Dazzling Safdarjung Tomb in evening
DELHI

Glittering Safdarjung Tomb

What can bring tourists more joy than the extended visiting time of monuments till night? Under a recent initiative by ministry of tourism, historical monuments bathed in glittering lights will be now open till 9 pm.

The captivating Sadarjung Tomb
The captivating Sadarjung Tomb

The culture ministry and the tourism department’s recent move has been a reason of delight for travelers, explorers, photographers, historians, students and more. That’s not all, these monuments will be decked in glittering lights, offering visitors am visual treat. The motive behind this was so that tourists could make the most of their time. Mostly all historical monuments’ closing time was sunset or between 5:30 and 6 pm, leaving these places in dark and tourists disappointed.

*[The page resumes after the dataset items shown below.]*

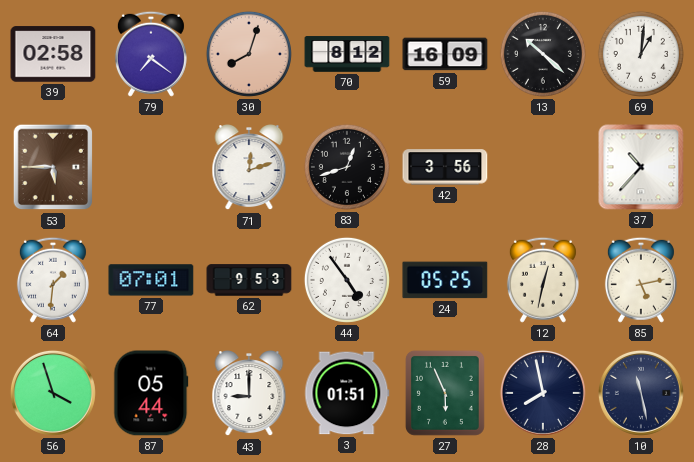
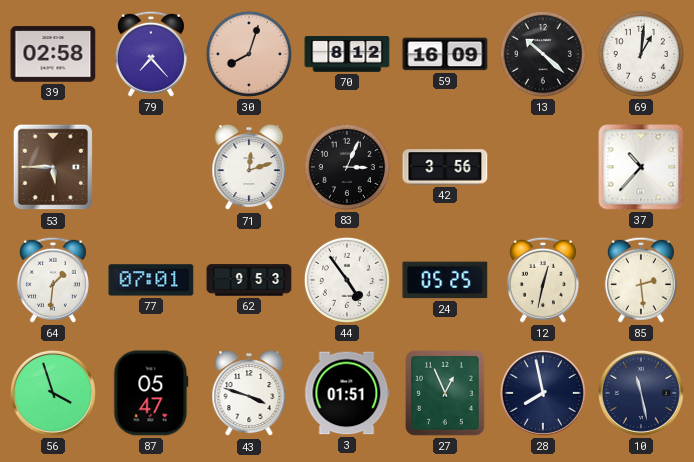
79: 7:21 -> 7:23
83: 12:42 -> 3:04
85: 5:13 -> 2:29
87: 05:44 -> 05:47
43: 9:00 -> 3:48
27: 5:56 -> 12:56
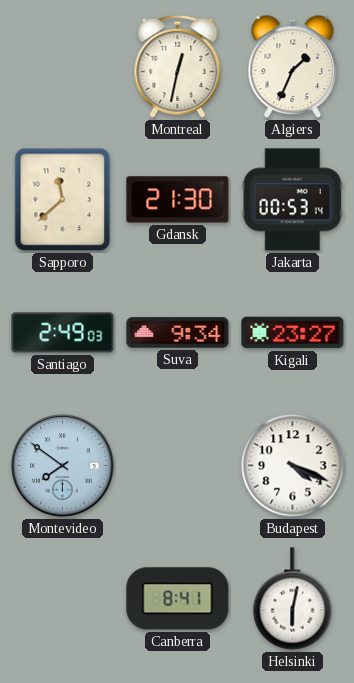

But now these are open till 9 pm and decorated with shimmering lights. The move has received a warm welcome and these monuments are seeing a significant rise in footfall every day. However, public gets access to these monuments upto a certain point only since security remains an issue. Only the main building or monument is lit up but the rest of the premises is thrown in dark. Lack of security personnel and inadequate security measures are still a concern which the authorities are trying to fix.

In Delhi Humayun Tomb, Safdarjung Tomb, Red Fort and Qutub Minar have been named in the list.

Here is a photo journal of Safdarjung Tomb glittering at night.

Watching the glory from the main entrance
Watching the glory from the main entrance
Dazzling Safdarjung Tomb in evening
Dazzling Safdarjung Tomb in evening
The breathtaking dazzle
The breathtaking dazzle

Apart from the above mentioned, ten more monuments in India have been included in this list. Bijapur’s Gol Gumbaz, Sheikh Chilli’s Tomb in Kurukshetra, Bhubaneswar’s Rajarani Temple Complex, Khajuraho’s Duladeo Temple, Varanasi’s Man Mahal, Rani-ki-Vav stepwell in Gujarat’s Patan, a cluster of monuments in Karnataka’s Bagalkot, a UNESCO Heritage site, a clutch of temples in Maharashtra’s Gadchiroli district feature in the list.